[Entries taken from a collection]
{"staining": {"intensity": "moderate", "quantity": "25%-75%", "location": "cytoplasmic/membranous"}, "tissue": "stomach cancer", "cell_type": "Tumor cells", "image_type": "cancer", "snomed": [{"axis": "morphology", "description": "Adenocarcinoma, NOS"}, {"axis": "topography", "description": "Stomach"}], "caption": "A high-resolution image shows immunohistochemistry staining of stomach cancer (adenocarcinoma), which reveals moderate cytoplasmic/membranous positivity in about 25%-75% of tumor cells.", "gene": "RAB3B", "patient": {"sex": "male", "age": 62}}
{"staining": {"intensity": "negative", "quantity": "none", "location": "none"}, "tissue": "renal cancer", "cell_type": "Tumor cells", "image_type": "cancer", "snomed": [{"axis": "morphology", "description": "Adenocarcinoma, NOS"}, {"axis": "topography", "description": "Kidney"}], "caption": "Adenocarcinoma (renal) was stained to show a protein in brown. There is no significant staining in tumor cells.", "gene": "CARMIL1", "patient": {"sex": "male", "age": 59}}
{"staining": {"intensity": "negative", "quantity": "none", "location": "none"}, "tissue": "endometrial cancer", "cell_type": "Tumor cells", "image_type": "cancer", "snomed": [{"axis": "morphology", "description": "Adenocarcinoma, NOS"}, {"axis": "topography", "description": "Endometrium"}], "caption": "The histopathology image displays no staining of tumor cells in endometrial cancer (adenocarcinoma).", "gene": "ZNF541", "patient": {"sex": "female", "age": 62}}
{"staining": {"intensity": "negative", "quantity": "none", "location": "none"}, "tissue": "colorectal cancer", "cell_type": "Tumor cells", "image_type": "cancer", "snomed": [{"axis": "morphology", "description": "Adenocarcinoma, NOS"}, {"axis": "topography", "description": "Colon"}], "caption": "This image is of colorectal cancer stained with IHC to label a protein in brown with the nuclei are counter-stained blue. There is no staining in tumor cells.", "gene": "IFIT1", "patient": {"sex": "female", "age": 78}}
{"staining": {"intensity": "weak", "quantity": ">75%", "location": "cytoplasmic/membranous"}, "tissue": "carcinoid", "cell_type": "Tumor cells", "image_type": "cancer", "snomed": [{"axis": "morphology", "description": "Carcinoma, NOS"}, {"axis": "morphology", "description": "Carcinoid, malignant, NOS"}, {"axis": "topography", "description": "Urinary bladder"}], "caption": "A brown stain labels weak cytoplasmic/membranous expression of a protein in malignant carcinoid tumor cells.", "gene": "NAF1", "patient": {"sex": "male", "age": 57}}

- WHAT IS EXPECTED
Write out each entry again, leaving every word as it is.

- RESPONSE
{"staining": {"intensity": "moderate", "quantity": "25%-75%", "location": "cytoplasmic/membranous"}, "tissue": "stomach cancer", "cell_type": "Tumor cells", "image_type": "cancer", "snomed": [{"axis": "morphology", "description": "Adenocarcinoma, NOS"}, {"axis": "topography", "description": "Stomach"}], "caption": "A high-resolution image shows immunohistochemistry staining of stomach cancer (adenocarcinoma), which reveals moderate cytoplasmic/membranous positivity in about 25%-75% of tumor cells.", "gene": "RAB3B", "patient": {"sex": "male", "age": 62}}
{"staining": {"intensity": "negative", "quantity": "none", "location": "none"}, "tissue": "renal cancer", "cell_type": "Tumor cells", "image_type": "cancer", "snomed": [{"axis": "morphology", "description": "Adenocarcinoma, NOS"}, {"axis": "topography", "description": "Kidney"}], "caption": "Adenocarcinoma (renal) was stained to show a protein in brown. There is no significant staining in tumor cells.", "gene": "CARMIL1", "patient": {"sex": "male", "age": 59}}
{"staining": {"intensity": "negative", "quantity": "none", "location": "none"}, "tissue": "endometrial cancer", "cell_type": "Tumor cells", "image_type": "cancer", "snomed": [{"axis": "morphology", "description": "Adenocarcinoma, NOS"}, {"axis": "topography", "description": "Endometrium"}], "caption": "The histopathology image displays no staining of tumor cells in endometrial cancer (adenocarcinoma).", "gene": "ZNF541", "patient": {"sex": "female", "age": 62}}
{"staining": {"intensity": "negative", "quantity": "none", "location": "none"}, "tissue": "colorectal cancer", "cell_type": "Tumor cells", "image_type": "cancer", "snomed": [{"axis": "morphology", "description": "Adenocarcinoma, NOS"}, {"axis": "topography", "description": "Colon"}], "caption": "This image is of colorectal cancer stained with IHC to label a protein in brown with the nuclei are counter-stained blue. There is no staining in tumor cells.", "gene": "IFIT1", "patient": {"sex": "female", "age": 78}}
{"staining": {"intensity": "weak", "quantity": ">75%", "location": "cytoplasmic/membranous"}, "tissue": "carcinoid", "cell_type": "Tumor cells", "image_type": "cancer", "snomed": [{"axis": "morphology", "description": "Carcinoma, NOS"}, {"axis": "morphology", "description": "Carcinoid, malignant, NOS"}, {"axis": "topography", "description": "Urinary bladder"}], "caption": "A brown stain labels weak cytoplasmic/membranous expression of a protein in malignant carcinoid tumor cells.", "gene": "NAF1", "patient": {"sex": "male", "age": 57}}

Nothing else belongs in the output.